Goal A: Copy the clock entries below word for word, everything from the line containing "24: 1:00 -> 12:58" down to the line containing "KQH: 9:22 -> 5:22", with both of those lines included. Leave out the picture lines.

BEGIN Document section

Father John Francis Ulm
Priest, cherished brother and uncle and friend
June 11, 1934 – August 15, 2023

Therefore, as God’s chosen people, holy and dearly loved,
            clothe yourselves with compassion, kindness, humility,
            gentleness and patience.

Colossians 3:12

John Francis Ulm was born on June 11, 1934 in Orange, Texas and at age 89, left for heaven at 5:00 PM on August 15, 2023, the Feast of the Assumption of the Blessed Mother. He probably chose this day to “let go” as he longed for his broken body to be restored to glory so that he could continue his life’s aim of serving others.

Father John was ordained a priest for the Archdiocese of Galveston-Houston on May 24, 1958, at St. Mary’s Seminary in Houston.  He had a special dispensation for ordination as he was only 24 years old and the archdiocese required men to be 25. During his 65 years as a priest, Father John served in eight parishes in the Houston area; earned a master’s degree in liturgical theology at the University of St. Thomas; learned Spanish and became a missionary in Guatemala City, Guatemala for five and a half years; led pilgrimages to the Holy Land for several years; and served as a Chaplain in the Army (in the USA for 2 years and in Germany for 6 years).   He retired from St. Maximilian Kolbe Parish in Houston after twelve and a half years during which he helped design and oversaw building the beautiful new church of which that parish is very proud.  Father John considered his part in the building of St. Max’s church a privilege and a great step in doing God’s work. To view a video Father John made describing the reasoning behind the design of the church, and to see Father John’s huge smile, go to this link: https://www.youtube.com/watch?v=pyOTBtc_8Y0 or click play on the video below.

END Document section
BEGIN Dataset extract

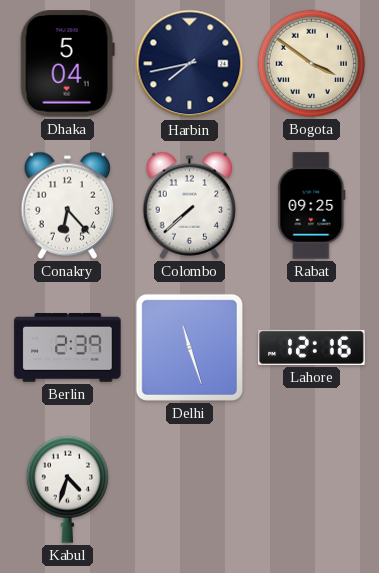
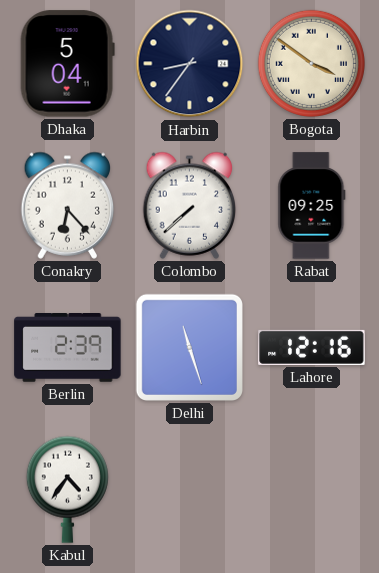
Harbin: 7:43 -> 8:36
Kabul: 4:33 -> 4:36
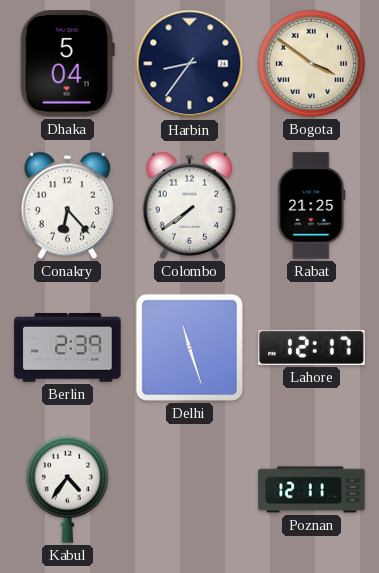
Colombo: 7:38 -> 7:39
Rabat: 09:25 -> 21:25
Lahore: 12:16 -> 12:17
Poznan: none -> 12:11
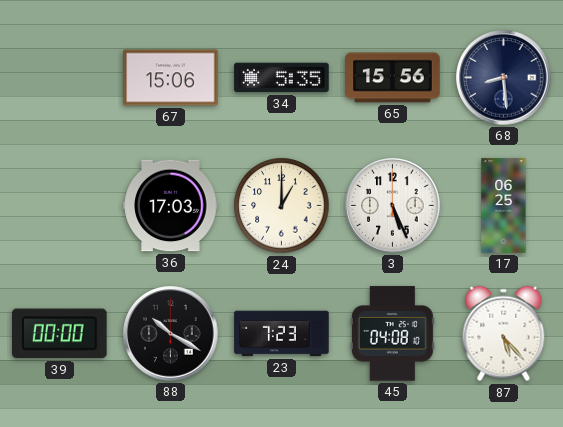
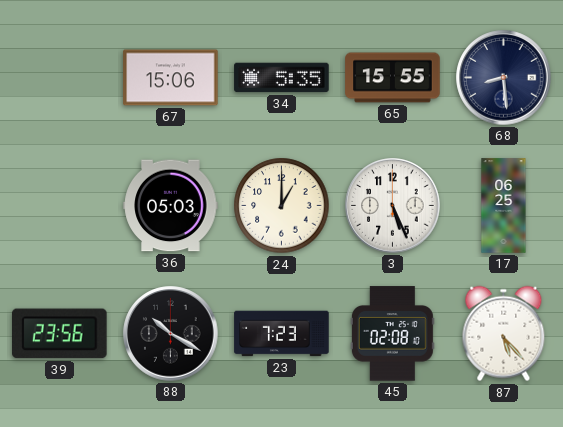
65: 15:56 -> 15:55
36: 17:03 -> 05:03
39: 00:00 -> 23:56
45: 04:08 -> 02:08
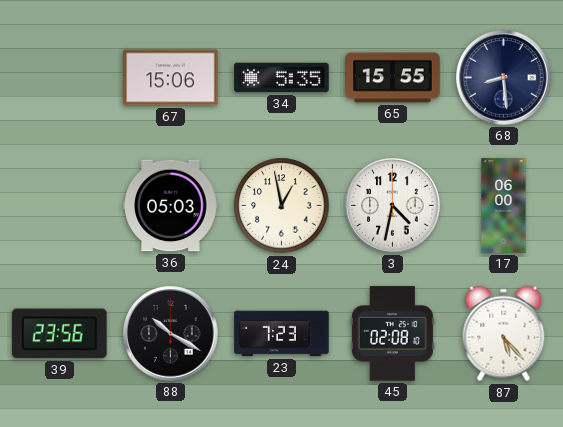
24: 1:00 -> 12:58
3: 5:26 -> 4:32
17: 06:25 -> 06:00
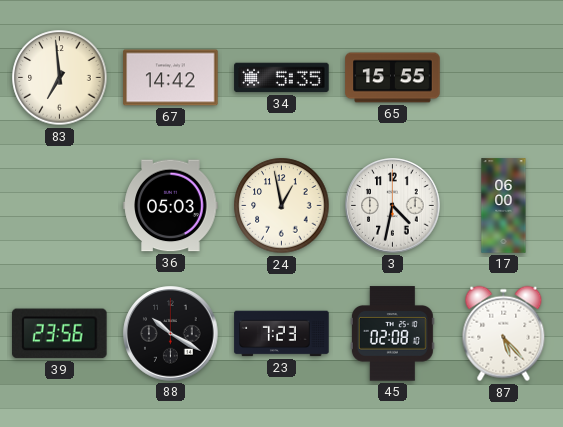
83: none -> 6:59
67: 15:06 -> 14:42
68: 8:29 -> none
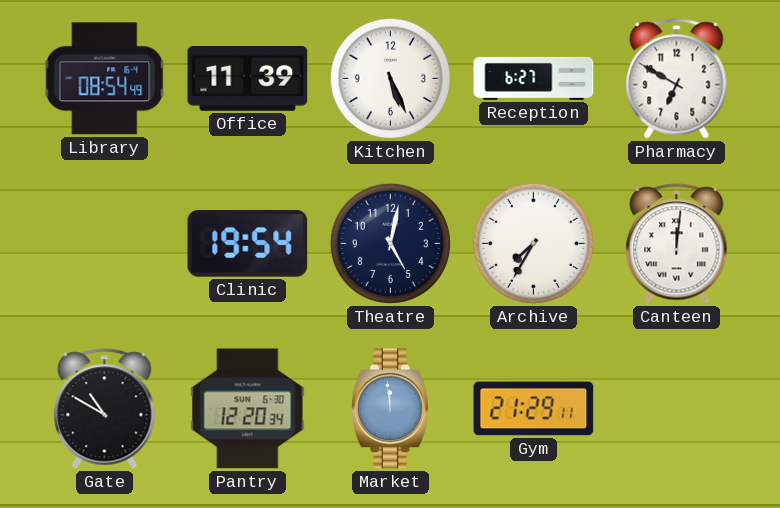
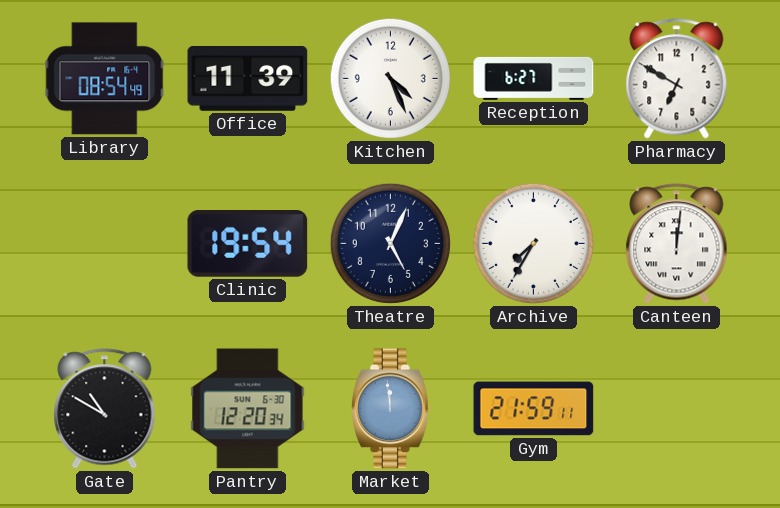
Kitchen: 5:26 -> 4:26
Theatre: 5:02 -> 5:04
Gym: 21:29 -> 21:59
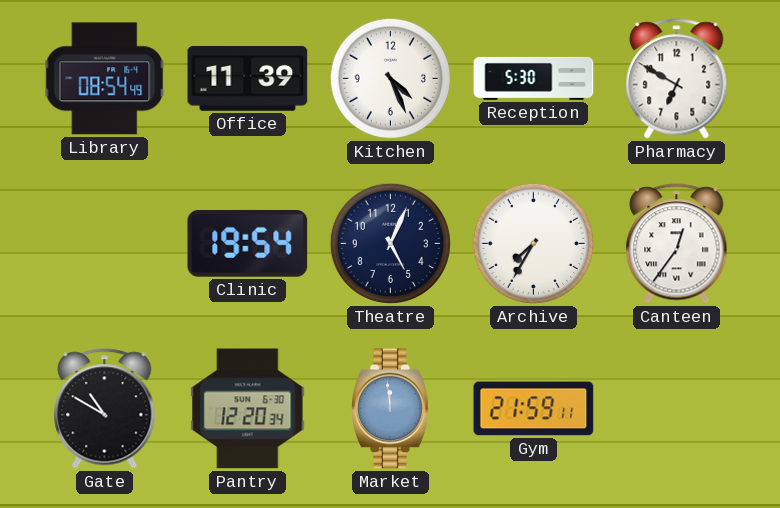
Reception: 6:27 -> 5:30
Canteen: 12:01 -> 12:36
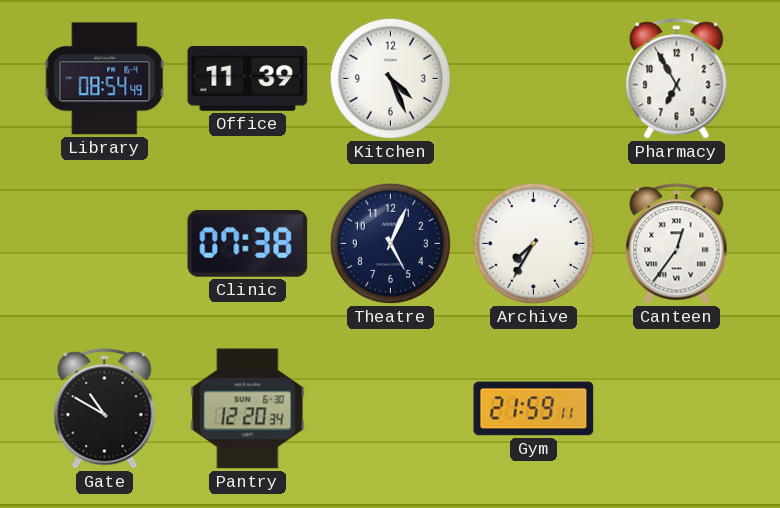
Reception: 5:30 -> none
Pharmacy: 6:50 -> 6:55
Clinic: 19:54 -> 07:38
Market: 11:59 -> none
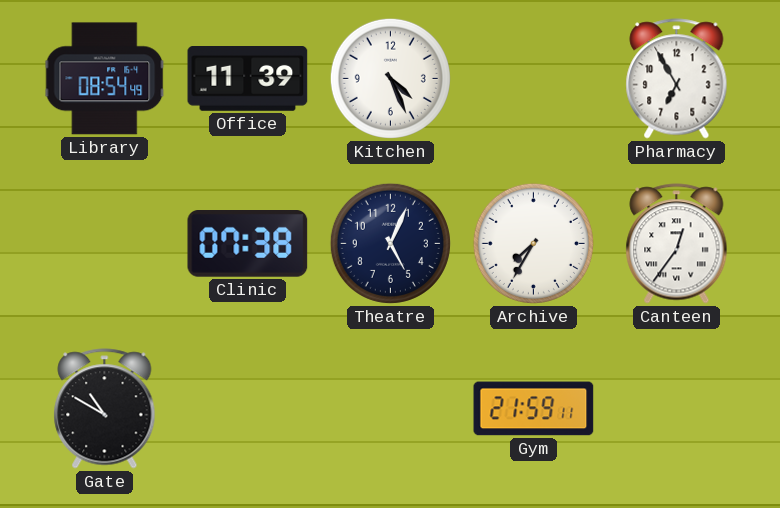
Pantry: 12:20 -> none
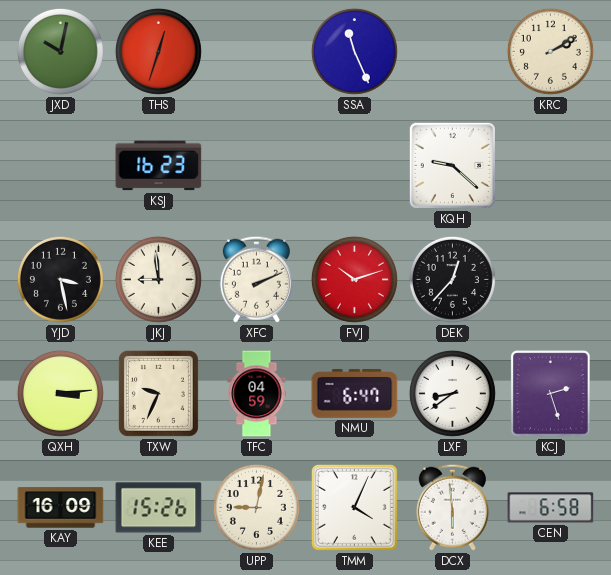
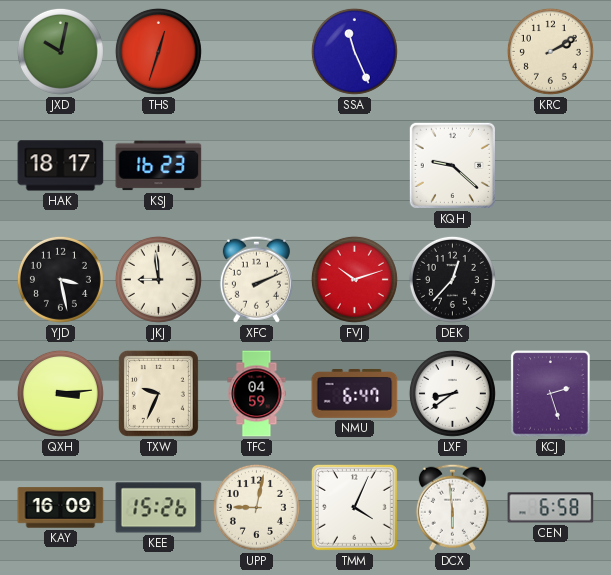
HAK: none -> 18:17
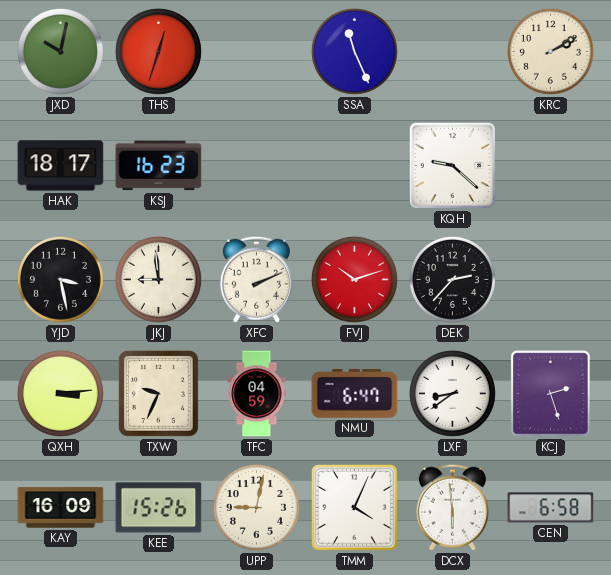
DEK: 12:37 -> 2:37
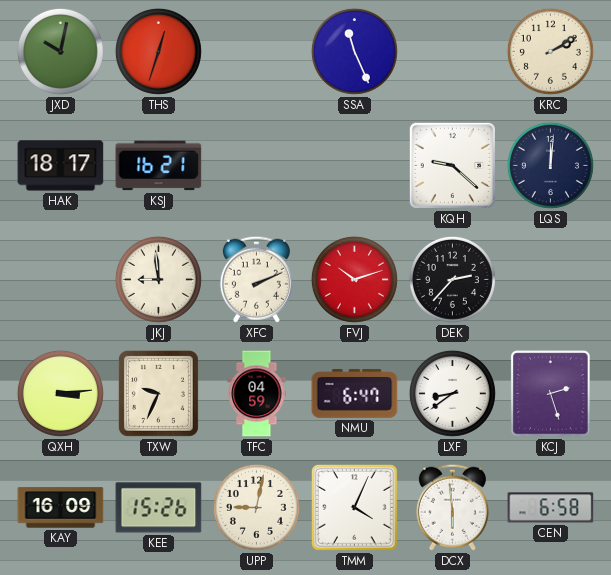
KSJ: 16:23 -> 16:21
LQS: none -> 12:01
YJD: 3:28 -> none
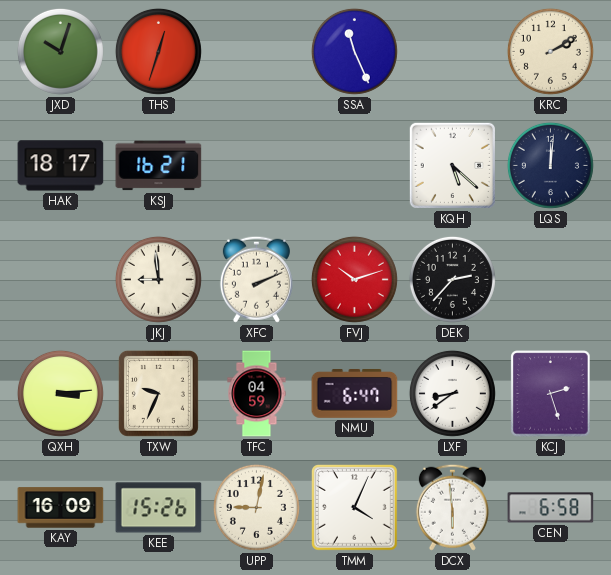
JXD: 10:02 -> 10:03
KQH: 9:22 -> 5:22
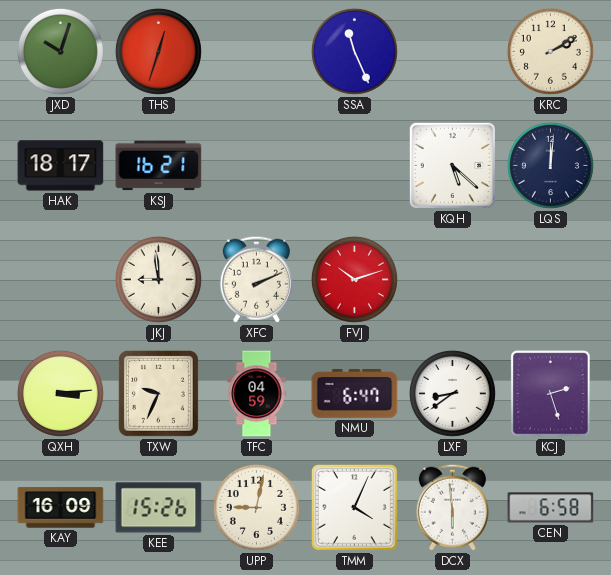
DEK: 2:37 -> none
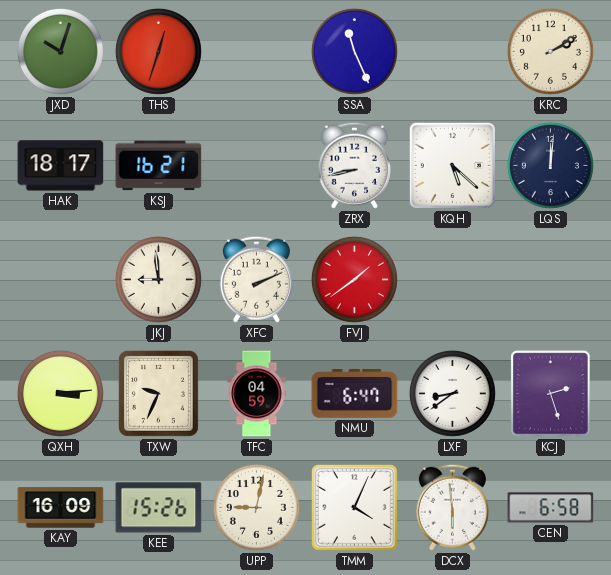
ZRX: none -> 8:43
FVJ: 10:12 -> 1:39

END Dataset extract

Goal B: Continue the piece about Father John Ulm above, starting right after its last sentence.

Task output A:
24: 1:00 -> 12:58
3: 5:26 -> 4:32
17: 06:25 -> 06:00
83: none -> 6:59
67: 15:06 -> 14:42
68: 8:29 -> none
Kitchen: 5:26 -> 4:26
Theatre: 5:02 -> 5:04
Gym: 21:29 -> 21:59
Reception: 6:27 -> 5:30
Canteen: 12:01 -> 12:36
Reception: 5:30 -> none
Pharmacy: 6:50 -> 6:55
Clinic: 19:54 -> 07:38
Market: 11:59 -> none
Pantry: 12:20 -> none
HAK: none -> 18:17
DEK: 12:37 -> 2:37
KSJ: 16:23 -> 16:21
LQS: none -> 12:01
YJD: 3:28 -> none
JXD: 10:02 -> 10:03
KQH: 9:22 -> 5:22

Task output B:
Words people use to describe Father John include “devoted to God and the Church … a believer who made others believe … extraordinary … a leader … mischievous and funny … brilliant … intense … gentle … very kind … hard working (never stopping) …  funny … caring … a fighter … forthright (said what he thought!) … devoted to his family … lover of the Eucharist … love of and pride in being a priest … a fisherman … a gardener … a builder.”  Those words only begin to create a picture of this humble priest who changed the lives of thousands in the USA, in Guatemala, in Germany.  John Francis Ulm was an extraordinary human being, a devoted son, a caring, responsible brother and uncle, and most of all, a priest who loved God and God’s children and used his many talents and gifts to bring God’s Kingdom to earth every day of his life.

John was the 2nd son and the 9th of 11 children of Louis Peter Ulm, Sr., and Elsie Hildegarde Conzelmann Ulm.  Preceding him in death were both his parents and his brother, Louis Peter Ulm, Jr. (“Buddy”) and his sisters:  Elsie Louise Darst, Mary Ruth Nolan, Catherine Amelia Fore; Claire Rolen; Hildegarde Bulovas; and Miriam Estelle (Sister Dolorosa).  Fifty nieces and nephews and numerous great nephews and nieces filled “Uncle” Johnny’s life and eight of them were waiting for him in heaven:  Louis Peter Ulm, III; Tommy Rolen; Bobby Fore, Theresa Darst Brumfield, Timothy Nolan, Patrick Rolen, Michael Rolen and Paul Drew Wood.   His family was devoted to him — everyone sought to be within his circle of love and laughter! Father John officiated at the weddings of dozens of these loved ones, baptized their children and tenderly said most of the funeral Masses of his family who preceded him in death.  A bishop will celebrate his funeral Mass. 

“Johnny” as his parents and siblings called him was totally devoted to God and his family.  He never wavered from that purpose.  His sisters Dolores Simar of Orange, Texas, Amelia Matilda Scales of Beaumont and Rose Marie Ulm (Sister Carita) of Houston will sorely miss his phone calls filled with “adventurous” ideas (that is, things he needed them to do for him — usually related to his then current mission for the Church!), his humor (often directed at himself), and definitely his worries (usually about them or one of the other sisters, nieces or nephews or anyone within his sphere of knowledge he thought he might be able to help).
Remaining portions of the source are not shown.